The command history is stored in a file, specified by an environment variable.
$ echo $HISTFILE
/home/shanks/.bash_history or
/root/.bash_history (if you work as root)
The maximum number of commands that it will save depends on the value of this environment variable:
$ echo $HISTSIZE
You may set the HISTSIZE variable in
# cat /etc/profile | grep HISTSIZE=
HISTSIZE=1000
Life is simple if we operate on a single shell session history at any given time.
If you have 2 simultaneous sessions, the history in session2 does not have the commands you expect from session1.
This at times can become quite irritating since we would like to have history commands synced across sessions. Also you may want to know what command is being executed if you happen to give someone access to your system.

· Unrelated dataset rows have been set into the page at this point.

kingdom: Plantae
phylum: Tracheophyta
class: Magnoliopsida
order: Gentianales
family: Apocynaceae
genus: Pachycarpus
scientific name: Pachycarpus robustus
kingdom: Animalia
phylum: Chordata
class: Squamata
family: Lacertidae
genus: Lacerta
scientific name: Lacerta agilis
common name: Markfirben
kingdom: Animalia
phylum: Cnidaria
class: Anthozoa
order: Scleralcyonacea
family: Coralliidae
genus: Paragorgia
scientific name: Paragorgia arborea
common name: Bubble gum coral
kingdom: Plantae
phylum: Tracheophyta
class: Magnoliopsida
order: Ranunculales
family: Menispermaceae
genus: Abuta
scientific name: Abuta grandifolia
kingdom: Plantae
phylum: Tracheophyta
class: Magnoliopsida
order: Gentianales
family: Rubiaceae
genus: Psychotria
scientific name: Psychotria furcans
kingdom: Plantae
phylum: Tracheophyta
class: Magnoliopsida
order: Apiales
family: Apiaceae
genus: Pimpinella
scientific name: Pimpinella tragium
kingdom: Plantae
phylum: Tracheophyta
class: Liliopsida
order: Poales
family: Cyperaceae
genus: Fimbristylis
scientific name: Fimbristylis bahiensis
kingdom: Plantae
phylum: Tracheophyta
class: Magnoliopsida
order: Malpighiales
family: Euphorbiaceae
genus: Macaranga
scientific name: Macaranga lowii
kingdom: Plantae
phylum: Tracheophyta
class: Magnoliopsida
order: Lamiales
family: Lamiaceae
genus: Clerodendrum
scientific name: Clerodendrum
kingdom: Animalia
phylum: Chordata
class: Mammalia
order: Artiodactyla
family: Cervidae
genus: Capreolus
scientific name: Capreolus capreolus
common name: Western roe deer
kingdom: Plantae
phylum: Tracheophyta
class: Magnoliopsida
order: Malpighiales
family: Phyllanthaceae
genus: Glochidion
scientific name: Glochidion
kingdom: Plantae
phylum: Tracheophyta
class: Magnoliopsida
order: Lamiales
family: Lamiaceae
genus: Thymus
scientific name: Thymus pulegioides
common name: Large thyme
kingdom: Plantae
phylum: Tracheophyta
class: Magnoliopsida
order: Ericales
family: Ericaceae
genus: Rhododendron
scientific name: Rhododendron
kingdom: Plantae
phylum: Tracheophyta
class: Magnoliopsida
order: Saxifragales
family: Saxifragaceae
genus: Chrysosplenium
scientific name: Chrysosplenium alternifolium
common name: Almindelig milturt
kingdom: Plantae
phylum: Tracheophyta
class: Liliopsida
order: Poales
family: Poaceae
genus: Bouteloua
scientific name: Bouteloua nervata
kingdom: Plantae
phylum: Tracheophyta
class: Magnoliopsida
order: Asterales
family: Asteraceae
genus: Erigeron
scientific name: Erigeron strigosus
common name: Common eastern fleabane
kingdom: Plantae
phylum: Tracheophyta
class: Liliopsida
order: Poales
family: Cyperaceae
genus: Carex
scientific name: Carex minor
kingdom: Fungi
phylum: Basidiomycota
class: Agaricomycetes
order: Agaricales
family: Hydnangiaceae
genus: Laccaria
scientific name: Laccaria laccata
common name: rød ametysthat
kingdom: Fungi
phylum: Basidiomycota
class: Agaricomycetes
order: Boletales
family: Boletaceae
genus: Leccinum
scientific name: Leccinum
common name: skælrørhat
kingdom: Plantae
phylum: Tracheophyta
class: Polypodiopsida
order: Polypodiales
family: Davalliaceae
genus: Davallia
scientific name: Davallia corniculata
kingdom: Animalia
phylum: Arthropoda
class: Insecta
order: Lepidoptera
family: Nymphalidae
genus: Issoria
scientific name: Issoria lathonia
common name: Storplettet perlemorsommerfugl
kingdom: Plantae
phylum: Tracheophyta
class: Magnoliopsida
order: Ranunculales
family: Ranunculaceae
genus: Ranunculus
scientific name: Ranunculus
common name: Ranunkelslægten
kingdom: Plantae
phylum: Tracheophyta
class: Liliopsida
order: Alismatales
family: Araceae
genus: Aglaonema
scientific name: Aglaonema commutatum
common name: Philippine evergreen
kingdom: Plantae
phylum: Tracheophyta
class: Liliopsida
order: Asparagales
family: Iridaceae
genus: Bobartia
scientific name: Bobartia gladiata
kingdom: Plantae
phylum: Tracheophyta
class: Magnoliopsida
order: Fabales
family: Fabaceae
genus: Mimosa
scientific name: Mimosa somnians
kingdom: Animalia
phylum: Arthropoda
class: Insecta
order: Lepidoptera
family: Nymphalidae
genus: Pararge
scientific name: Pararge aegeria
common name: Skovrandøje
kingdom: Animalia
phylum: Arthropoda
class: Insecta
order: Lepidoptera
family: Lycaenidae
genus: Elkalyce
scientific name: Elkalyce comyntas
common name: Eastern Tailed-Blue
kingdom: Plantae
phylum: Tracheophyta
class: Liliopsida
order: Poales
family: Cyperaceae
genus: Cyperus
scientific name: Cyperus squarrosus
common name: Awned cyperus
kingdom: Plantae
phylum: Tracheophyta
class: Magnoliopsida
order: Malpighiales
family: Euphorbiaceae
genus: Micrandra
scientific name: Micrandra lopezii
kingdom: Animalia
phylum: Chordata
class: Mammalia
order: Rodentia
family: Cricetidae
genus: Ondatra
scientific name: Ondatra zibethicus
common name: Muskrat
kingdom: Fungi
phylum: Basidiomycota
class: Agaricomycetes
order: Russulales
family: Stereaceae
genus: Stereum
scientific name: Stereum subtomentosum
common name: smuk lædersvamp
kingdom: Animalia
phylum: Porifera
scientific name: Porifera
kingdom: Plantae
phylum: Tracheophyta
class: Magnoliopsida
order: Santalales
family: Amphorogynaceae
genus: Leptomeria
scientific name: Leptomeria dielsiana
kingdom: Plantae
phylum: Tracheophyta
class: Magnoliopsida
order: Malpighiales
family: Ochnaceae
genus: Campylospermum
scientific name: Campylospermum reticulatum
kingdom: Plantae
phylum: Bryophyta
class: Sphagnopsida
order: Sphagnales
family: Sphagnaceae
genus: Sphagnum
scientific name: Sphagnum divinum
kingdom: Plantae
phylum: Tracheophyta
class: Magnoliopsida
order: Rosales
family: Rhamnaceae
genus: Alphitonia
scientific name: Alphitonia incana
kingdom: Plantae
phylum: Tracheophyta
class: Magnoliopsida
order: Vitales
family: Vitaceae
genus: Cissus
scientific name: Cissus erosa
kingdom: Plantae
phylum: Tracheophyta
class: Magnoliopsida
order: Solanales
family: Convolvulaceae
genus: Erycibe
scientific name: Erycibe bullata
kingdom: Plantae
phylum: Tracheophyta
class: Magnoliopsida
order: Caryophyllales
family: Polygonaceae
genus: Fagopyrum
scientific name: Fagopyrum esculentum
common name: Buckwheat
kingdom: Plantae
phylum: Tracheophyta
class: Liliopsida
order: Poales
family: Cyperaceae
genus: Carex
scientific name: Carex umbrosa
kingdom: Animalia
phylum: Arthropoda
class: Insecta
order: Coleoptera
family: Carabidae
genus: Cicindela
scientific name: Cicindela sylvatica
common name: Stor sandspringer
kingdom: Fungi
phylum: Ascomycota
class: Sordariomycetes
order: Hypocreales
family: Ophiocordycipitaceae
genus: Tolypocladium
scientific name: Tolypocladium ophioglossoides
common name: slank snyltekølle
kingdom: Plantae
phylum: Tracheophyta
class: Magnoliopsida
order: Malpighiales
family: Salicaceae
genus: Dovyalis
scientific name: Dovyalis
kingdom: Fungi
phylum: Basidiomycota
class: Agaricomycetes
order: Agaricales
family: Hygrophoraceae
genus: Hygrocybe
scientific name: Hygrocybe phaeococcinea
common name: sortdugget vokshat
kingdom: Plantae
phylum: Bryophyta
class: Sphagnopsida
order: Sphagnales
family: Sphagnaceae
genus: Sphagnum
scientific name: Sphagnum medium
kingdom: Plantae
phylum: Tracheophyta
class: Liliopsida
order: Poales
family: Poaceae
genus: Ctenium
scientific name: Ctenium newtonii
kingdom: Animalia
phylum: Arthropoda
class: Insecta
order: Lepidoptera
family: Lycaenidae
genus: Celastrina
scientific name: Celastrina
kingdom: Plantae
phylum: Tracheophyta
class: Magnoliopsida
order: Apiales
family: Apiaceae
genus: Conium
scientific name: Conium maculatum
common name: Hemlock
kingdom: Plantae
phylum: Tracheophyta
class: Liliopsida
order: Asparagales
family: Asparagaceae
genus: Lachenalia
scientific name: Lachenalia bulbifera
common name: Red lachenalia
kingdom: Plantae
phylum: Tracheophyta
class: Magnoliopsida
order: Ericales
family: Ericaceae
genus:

The remedy is simple. Change the history behavior as follows:
Append commands to the history file, rather than overwrite it.
$ shopt -s histappend
Save each command right after it has been executed, not at the end of the session.
$ PROMPT_COMMAND='$PROMPT_COMMAND; history -a; history -n'
Insert the 2 statements into ~/.bashrc
shopt -s histappend
PROMPT_COMMAND='$PROMPT_COMMAND; history -a; history -n'
If you already don't have $PROMPT_COMMAND set then just use:
shopt -s histappend
PROMPT_COMMAND='history -a; history -n'
How do you test it out:
- After setting the above in .bashrc; open 2 sessions.
- In session1 execute any command
- In session2 ... just press "Enter" and then "up" arrow to see the commands from session1.